Chaikin: It was one of the most special encounters I’ve ever had in my life. He really is so much the reason for the dream of spaceflight and the dream of space exploration taking hold in this country. His paintings, I think, were one of the key ingredients that made the Space Age possible. One of the things he did was allow us to pre-visualize the reality before it became reality. He made it seem doable.

Ad Astra: Your chapter on Thomas Paine and Richard Nixon is extraordinary. And as you write, Paine was bent on getting to Mars, but of course it didn’t happen.

Chaikin: I was grateful to have known Tom Paine. He was an incurable optimist. I even asked him whether he felt he had been naive (in seeking funding for Mars).
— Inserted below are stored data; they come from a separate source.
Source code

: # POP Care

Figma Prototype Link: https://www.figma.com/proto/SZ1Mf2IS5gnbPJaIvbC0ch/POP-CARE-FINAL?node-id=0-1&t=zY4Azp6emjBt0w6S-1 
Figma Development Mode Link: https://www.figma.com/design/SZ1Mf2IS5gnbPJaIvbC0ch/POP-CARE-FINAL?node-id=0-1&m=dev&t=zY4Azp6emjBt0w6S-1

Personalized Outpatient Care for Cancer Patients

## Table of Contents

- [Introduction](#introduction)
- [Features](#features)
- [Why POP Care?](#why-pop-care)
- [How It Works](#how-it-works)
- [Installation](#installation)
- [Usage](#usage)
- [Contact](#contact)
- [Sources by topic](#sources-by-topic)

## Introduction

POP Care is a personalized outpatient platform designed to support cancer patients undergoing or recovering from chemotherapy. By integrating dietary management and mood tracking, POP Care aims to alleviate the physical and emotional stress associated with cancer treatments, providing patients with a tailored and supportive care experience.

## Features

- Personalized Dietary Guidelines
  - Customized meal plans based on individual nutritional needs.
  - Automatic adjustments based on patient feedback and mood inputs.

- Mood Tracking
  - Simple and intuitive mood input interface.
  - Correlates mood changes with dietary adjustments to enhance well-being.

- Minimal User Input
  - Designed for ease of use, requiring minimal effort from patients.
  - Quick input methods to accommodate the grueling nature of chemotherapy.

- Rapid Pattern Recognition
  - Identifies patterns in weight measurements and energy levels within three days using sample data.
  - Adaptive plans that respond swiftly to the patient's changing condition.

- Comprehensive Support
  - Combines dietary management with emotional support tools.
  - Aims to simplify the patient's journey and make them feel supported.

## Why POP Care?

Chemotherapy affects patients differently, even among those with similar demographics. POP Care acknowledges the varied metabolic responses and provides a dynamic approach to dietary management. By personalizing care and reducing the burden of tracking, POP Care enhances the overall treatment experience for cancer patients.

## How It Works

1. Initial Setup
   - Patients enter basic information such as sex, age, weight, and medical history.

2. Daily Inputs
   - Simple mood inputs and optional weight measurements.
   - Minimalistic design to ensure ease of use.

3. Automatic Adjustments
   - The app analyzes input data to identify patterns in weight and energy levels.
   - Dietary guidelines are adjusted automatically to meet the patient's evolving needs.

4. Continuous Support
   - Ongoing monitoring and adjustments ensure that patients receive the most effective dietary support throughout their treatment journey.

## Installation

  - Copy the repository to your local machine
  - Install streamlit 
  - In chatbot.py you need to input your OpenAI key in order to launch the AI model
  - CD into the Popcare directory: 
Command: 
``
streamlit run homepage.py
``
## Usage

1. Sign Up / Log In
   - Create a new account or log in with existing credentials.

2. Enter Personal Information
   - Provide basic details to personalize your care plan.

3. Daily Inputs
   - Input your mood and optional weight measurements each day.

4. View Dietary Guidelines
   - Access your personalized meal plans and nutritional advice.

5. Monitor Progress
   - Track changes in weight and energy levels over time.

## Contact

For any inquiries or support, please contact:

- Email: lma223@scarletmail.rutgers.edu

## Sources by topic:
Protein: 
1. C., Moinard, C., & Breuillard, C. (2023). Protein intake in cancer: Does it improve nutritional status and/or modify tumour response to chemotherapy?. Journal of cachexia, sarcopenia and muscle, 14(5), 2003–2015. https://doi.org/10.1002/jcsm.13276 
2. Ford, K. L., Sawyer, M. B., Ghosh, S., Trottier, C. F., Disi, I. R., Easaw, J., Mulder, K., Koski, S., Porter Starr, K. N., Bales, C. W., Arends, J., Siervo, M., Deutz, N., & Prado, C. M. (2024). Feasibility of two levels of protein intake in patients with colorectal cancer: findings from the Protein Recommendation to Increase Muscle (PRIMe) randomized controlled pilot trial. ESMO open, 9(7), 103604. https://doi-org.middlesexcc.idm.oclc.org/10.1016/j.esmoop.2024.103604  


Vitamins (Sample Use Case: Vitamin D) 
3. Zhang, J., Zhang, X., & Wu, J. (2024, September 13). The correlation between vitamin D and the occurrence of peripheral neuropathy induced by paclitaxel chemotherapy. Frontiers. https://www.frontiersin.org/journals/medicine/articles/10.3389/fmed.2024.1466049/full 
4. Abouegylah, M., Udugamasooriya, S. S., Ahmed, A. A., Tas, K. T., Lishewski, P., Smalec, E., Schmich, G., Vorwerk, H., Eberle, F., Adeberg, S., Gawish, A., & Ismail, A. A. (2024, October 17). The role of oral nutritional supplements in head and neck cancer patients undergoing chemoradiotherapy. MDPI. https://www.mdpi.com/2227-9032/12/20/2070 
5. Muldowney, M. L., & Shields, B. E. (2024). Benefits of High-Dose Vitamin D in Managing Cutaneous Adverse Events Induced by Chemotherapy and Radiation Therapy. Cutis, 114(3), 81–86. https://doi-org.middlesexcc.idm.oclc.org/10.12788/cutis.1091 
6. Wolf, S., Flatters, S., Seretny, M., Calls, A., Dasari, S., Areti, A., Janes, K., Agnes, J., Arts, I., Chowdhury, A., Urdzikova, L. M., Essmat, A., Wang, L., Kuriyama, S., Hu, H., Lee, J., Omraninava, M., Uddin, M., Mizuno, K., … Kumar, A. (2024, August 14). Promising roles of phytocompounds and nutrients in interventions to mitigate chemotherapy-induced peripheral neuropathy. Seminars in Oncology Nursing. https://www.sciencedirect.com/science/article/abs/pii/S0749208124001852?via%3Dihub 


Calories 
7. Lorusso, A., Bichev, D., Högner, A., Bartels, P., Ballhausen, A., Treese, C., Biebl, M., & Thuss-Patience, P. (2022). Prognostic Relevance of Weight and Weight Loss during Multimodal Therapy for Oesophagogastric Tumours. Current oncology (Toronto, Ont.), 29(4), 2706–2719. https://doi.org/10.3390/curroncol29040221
He said, “No I didn’t think I was naive. I was trying to show Nixon that we could go in this direction, this direction of greatness.” But if anything, he felt the mood of the country shifting in a pessimistic direction, which he couldn’t go against.

Ad Astra: Personally, how does this book compare to A Man on the Moon?

Chaikin: I have to say that even though I’m best known for writing about the Apollo missions, and certainly that story is dear to my heart, Mars is a thread that runs through my life in an even deeper way … There is a feeling of Mars as being a way station on our way to stars, much more so even than the Moon. There is this feeling that going to Mars truly is like cutting the cord with our home planet. That is a very compelling story to me. We’ve learned a tremendous amount from the Mars experience.

Ad Astra: What will it be like when we finally send humans to Mars?

Chaikin: It’s going to be absolutely momentous. It will be different from Apollo. We remember the crude black-and-white TV pictures coming to us from the Sea of Tranquility. Almost dream-like. But when people go to Mars, for all we know, there will be 3-D, high-definition video coming from the surface. It’s hard to imagine what that experience will be like for those back on Earth sharing the adventure through the technology of the time. People on Mars will see Earth as a bright blue star in the heavens. And all of us on Earth will look at Mars as that glowing red dot in the sky and will be able to say, that is humanity’s furthest outpost. The impact of that will be tremendous.